Hardware Transcoding with Intel QSV: GPU-Accelerated Video Processing

January 20, 2026 · Stephane · tutorials

What is Hardware Transcoding?

Transcoding is the process of decoding a video stream from one format and re-encoding it into another. It is computationally expensive. A 1080p60 H.264 stream can consume an entire modern CPU core for encoding alone. When you need to transcode multiple streams simultaneously, or transcode at higher resolutions like 4K, software encoding hits a wall.

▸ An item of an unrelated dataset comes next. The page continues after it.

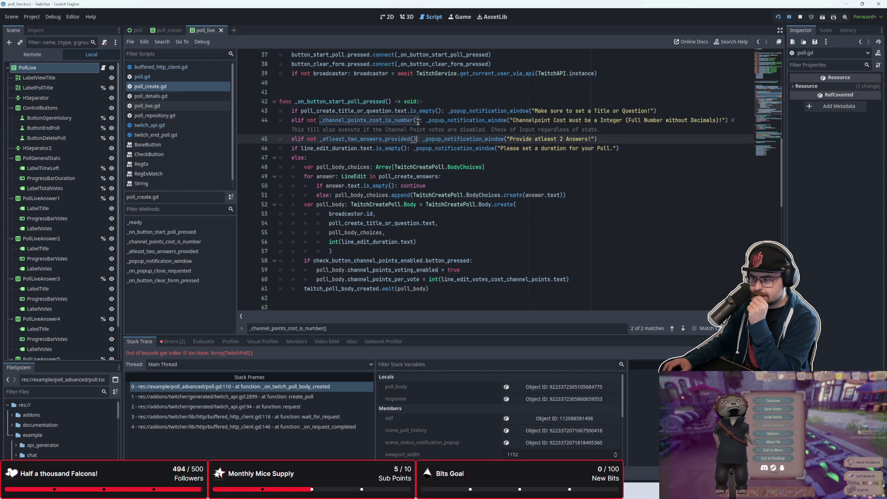
Step: Skim the script, glance at the HTTP Output log, then return to the debugger stack trace
mouse_move(491, 122)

Hardware transcoding offloads this work to dedicated silicon on your GPU or CPU’s integrated graphics. Instead of using general-purpose CPU cores, the video encode/decode happens on fixed-function hardware blocks that are purpose-built for the task. The result: the same transcoding job runs 5-10x faster, uses a fraction of the power, and frees your CPU for other work.

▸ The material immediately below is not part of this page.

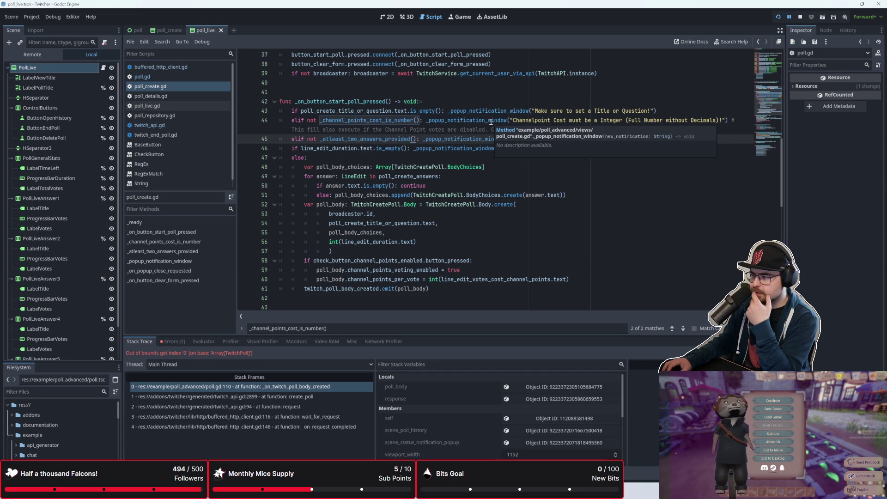
mouse_move(394, 120)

When Do You Need Transcoding?

In a streaming gateway context, transcoding is necessary when:

Format conversion: your encoder sends HEVC (H.265) but your output destination only accepts H.264
Bitrate adaptation: you receive a 20 Mbps feed and need to output a 4 Mbps version for bandwidth-constrained viewers
Resolution scaling: converting 4K ingest to 1080p output
Multi-bitrate output: creating an ABR (Adaptive Bitrate) ladder from a single high-quality input
Codec upgrade: converting legacy H.264 feeds to HEVC for bandwidth savings

If your input and output share the same codec, resolution, and bitrate, you do not need transcoding. The gateway can pass through the stream untouched (zero-copy), which is the most efficient path. Vajra Cast automatically uses passthrough when no transformation is needed.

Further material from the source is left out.